Volodymyr’s focus (Project 2) is on experimental investigation of the effect of compressive stress on the fatigue life of low carbon steel in corrosive environments. A theoretical model has been developed and implemented for computational analysis. The research to date has led to the development and implementation of plasticity material models and initial development of a new fracture mechanics approach to the problem. Selected outcomes have been disseminated in Fatigue 2017 Conference proceedings, the 2nd International Conference on Structural Integrity, September 2017, Portugal and 7th International Conference on Fatigue Design, November 2017, France.

Francesco’s (Project 3) initial investigations of fluid flow showed that a one-dimensional Computational Fluid Dynamics models offer a good balance between accuracy and time/computing requirements for WMNL pump design applications. The research has subsequently focused on flow fundamentals and implementation of a computational solver to simulate shock wave propagation in the pump system. A three cylinder model has been implemented and a model of wave propagation is in development.

Blazej’s joined the project recently and is continuing the research program based around failure examination of out-of-service and new GEHO pump valves and consideration of candidate materials and coating for future study (Project 4) as started by a previous researcher.

Evripidis’ focus (Project 5) is on experimental investigation of systems providing protection from corrosion, design of an environmental test system and a programme of corrosion fatigue tests. Initial erosion and corrosion tests were conducted. A corrosion-fatigue test system incorporating cathodic protection was designed and tests performed for two stress levels at different salinity environments. Testing demonstrated that cathodic protection is significantly affected by flow conditions and can have a significant impact on corrosion fatigue life.

Progress beyond the state of the art and expected potential impact (including the socio-economic impact and the wider societal implications of the project so far)

Marta’s new material data for corrosion fatigue properties of carbon steel under a variety of load forms have been presented in the form of fatigue stress-life curves commonly used in engineering design and the identification of significant features of the corrosion-fatigue mechanism.

Volodymyr has obtained and disseminated new cyclic stress-strain curves for low carbon steel. A new form of plasticity material model has been proposed and a rate-independent version experimentally verified. These research outcomes will have significant cyclic plasticity applications outside the present field of application. A new numerical/experimental extension of the fracture and fatigue theory of critical distances to corrosion fatigue has been proposed.

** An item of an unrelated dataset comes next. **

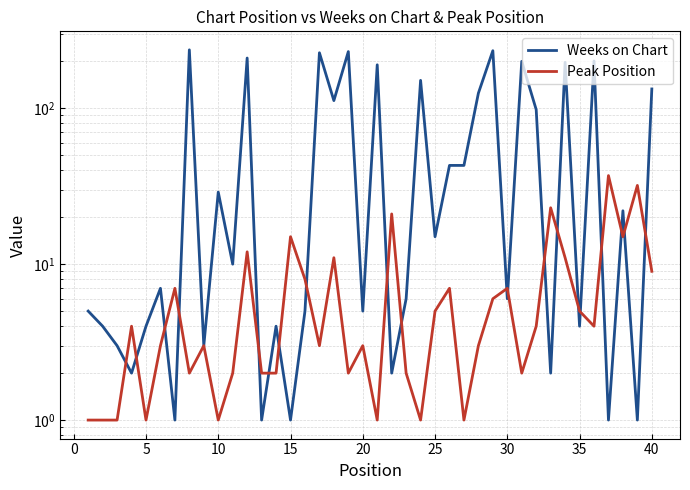

What is the total value across all series at 25?

8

Francesco’s and Blazej’s projects are at a relatively early stage and have not yet progressed beyond the state of the art and benchmarking experiments but have significant potential.

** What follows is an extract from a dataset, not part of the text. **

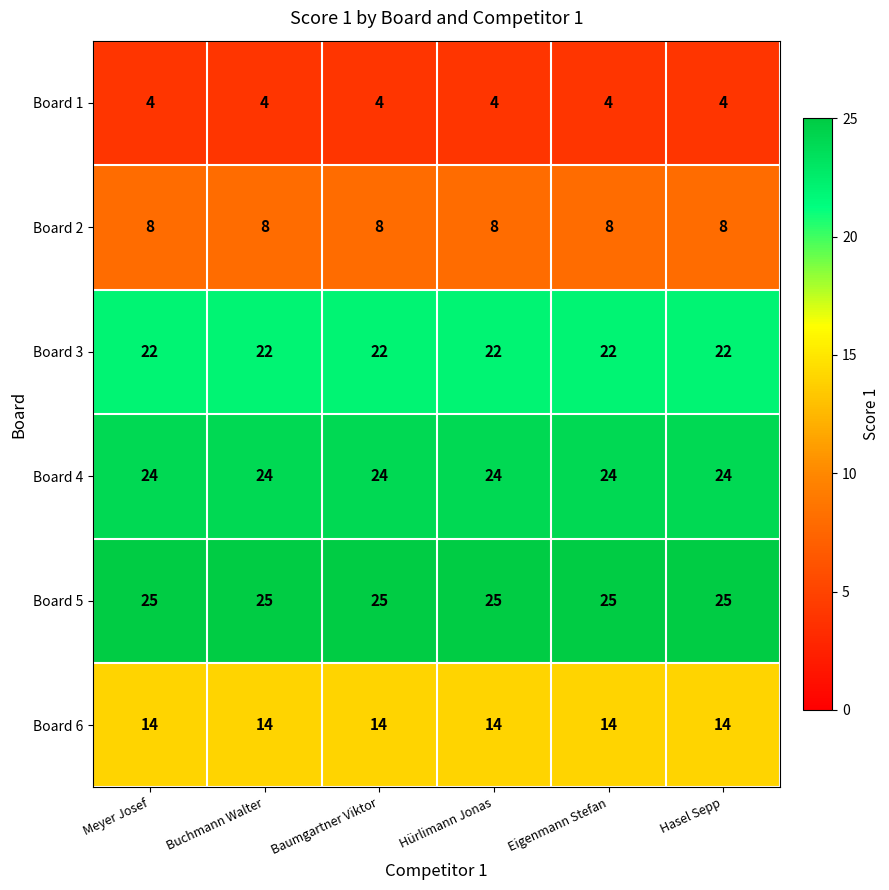

Rank the series at Eigenmann Stefan from lowest to highest value.

Board 1, Board 2, Board 6, Board 3, Board 4, Board 5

Evripidis’ new experimental evidence of the beneficial effect of cathodic protection in mitigation of corrosion fatigue failure has been demonstrated and quantified for specific corrosion fatigue environments.
Combined these projects are changing the design environment for the WMNL Pump Engineers, delivering better understanding of the pump operation and failure criteria, delivering better analytical tools for design and ultimately leading to commercial advantage for WMNL and the pump user.